Órgão abre prazo após um ano de faltas ao serviço e cobra cumprimento de ordem

Da Redação do BNC Amazonas

Publicado em: 27/02/2026 às 11:46 | Atualizado em: 27/02/2026 às 11:46

A Polícia Federal determinou que o deputado federal cassado Eduardo Bolsonaro devolva, no prazo de cinco dias, a arma e a identidade funcionais vinculadas ao cargo de escrivão. A ordem partiu da corregedoria da corporação após o ex-parlamentar não se apresentar para reassumir as funções administrativas, como determinado no início deste ano.

Eduardo estava afastado do cargo desde que se mudou para os Estados Unidos. Com a perda do mandato, deveria ter retornado formalmente às atividades na PF, como qualquer servidor público submetido ao regime disciplinar da instituição.

A ausência prolongada e o descumprimento da ordem interna levaram à adoção de medidas administrativas, incluindo a exigência formal de devolução dos instrumentos funcionais.
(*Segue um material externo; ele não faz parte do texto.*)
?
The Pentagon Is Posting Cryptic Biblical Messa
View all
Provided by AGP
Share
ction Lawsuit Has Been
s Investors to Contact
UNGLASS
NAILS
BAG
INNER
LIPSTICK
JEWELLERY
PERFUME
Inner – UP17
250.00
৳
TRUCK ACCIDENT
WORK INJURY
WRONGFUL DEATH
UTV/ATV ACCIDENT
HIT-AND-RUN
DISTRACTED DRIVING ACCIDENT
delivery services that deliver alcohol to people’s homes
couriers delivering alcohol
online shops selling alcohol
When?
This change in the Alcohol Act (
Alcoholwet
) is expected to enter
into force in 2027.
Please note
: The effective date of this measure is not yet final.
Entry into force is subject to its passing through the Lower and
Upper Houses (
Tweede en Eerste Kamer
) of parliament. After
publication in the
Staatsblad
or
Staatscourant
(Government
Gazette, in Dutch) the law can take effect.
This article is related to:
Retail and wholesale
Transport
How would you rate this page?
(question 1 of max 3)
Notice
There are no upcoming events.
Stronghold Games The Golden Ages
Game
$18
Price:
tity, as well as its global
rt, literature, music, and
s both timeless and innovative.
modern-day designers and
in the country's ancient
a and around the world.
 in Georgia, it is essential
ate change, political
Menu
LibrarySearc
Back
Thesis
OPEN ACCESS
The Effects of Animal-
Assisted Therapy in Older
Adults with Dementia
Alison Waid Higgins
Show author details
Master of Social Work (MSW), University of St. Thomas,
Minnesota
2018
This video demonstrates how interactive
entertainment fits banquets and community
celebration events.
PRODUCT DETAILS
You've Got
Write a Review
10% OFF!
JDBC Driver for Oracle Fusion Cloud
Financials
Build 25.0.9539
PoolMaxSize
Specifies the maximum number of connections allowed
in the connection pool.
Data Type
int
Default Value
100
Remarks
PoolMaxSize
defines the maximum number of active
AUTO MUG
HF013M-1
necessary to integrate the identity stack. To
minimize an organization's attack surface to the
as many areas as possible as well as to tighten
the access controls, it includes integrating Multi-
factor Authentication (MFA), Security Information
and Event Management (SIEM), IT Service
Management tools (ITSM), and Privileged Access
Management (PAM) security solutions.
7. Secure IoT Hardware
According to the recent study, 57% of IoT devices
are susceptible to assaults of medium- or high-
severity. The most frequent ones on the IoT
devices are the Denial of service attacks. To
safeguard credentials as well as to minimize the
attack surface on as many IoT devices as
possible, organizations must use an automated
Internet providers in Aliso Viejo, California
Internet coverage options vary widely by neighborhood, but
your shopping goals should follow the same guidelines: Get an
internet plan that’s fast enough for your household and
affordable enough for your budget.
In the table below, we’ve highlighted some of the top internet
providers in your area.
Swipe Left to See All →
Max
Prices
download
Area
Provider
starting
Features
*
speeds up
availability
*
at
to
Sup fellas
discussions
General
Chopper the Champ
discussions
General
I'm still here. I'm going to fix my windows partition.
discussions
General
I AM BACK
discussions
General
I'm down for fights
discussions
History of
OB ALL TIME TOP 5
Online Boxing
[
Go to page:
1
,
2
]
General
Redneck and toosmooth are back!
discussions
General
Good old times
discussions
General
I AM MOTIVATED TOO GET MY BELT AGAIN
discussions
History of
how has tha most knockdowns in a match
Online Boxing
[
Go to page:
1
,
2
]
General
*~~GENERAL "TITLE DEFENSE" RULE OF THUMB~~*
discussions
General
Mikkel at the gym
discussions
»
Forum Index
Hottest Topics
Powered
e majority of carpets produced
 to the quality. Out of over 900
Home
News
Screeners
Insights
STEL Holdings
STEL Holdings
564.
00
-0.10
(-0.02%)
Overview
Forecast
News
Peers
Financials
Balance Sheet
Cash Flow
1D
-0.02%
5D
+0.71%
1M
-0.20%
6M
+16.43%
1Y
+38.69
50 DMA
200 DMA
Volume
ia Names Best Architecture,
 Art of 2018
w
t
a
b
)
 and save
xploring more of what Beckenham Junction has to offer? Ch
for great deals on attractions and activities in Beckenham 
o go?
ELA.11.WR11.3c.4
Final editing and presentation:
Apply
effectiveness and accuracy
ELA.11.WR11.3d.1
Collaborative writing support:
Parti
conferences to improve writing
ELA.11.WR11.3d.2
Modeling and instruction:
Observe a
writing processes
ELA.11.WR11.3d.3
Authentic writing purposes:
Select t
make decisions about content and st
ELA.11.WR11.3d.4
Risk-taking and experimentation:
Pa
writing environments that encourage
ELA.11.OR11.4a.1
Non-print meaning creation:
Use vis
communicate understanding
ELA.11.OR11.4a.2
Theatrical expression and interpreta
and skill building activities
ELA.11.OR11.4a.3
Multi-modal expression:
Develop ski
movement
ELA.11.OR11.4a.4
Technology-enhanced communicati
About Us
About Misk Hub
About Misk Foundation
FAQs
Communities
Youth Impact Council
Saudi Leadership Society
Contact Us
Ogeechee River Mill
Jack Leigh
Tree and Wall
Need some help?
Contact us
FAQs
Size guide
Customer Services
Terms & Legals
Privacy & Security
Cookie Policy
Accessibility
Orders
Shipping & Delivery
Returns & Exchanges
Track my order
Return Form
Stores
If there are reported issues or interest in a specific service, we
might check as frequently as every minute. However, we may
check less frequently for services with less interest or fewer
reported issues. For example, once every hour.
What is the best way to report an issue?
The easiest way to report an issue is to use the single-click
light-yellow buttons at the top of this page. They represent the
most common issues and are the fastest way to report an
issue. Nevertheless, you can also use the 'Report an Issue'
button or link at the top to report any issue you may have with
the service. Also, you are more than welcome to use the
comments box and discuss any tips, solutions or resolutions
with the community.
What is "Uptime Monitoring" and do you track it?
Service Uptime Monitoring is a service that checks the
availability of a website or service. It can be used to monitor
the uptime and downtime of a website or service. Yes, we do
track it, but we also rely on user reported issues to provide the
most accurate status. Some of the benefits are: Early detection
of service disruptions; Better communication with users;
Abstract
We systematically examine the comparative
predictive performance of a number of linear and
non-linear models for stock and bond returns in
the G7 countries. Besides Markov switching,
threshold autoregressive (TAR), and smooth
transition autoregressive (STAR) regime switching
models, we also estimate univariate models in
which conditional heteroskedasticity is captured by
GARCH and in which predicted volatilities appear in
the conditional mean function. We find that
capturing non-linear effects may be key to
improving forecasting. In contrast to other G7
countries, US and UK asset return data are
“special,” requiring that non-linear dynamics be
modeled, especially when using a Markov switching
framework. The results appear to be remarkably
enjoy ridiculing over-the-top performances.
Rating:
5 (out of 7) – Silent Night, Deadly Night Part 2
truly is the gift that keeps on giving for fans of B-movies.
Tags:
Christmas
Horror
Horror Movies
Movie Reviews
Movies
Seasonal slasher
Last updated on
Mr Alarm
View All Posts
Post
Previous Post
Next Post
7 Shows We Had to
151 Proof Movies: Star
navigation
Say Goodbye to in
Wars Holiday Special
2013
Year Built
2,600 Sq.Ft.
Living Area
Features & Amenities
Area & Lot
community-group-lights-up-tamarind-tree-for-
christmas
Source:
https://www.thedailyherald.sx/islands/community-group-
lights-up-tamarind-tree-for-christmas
O porte de arma e a carteira de identificação são prerrogativas restritas a servidores em exercício regular.

O caso se soma a outras controvérsias envolvendo o núcleo político do pai Bolsonaro.

A permanência de Eduardo nos Estados Unidos, segundo críticos, teria sido acompanhada de articulações políticas e declarações contra instituições brasileiras.

No plano administrativo, a situação expõe um ponto sensível: servidores públicos submetem-se a regras objetivas, independentemente da projeção política que tenham alcançado.

Ao ser cassado, o ex-deputado deixou de exercer mandato eletivo, mas manteve o vínculo funcional com a PF, o que implica dever de retorno ao posto, salvo autorização formal de afastamento.

A corregedoria agora aguarda o cumprimento da ordem. Caso contrário, o processo disciplinar pode avançar para sanções mais severas, incluindo perda do cargo.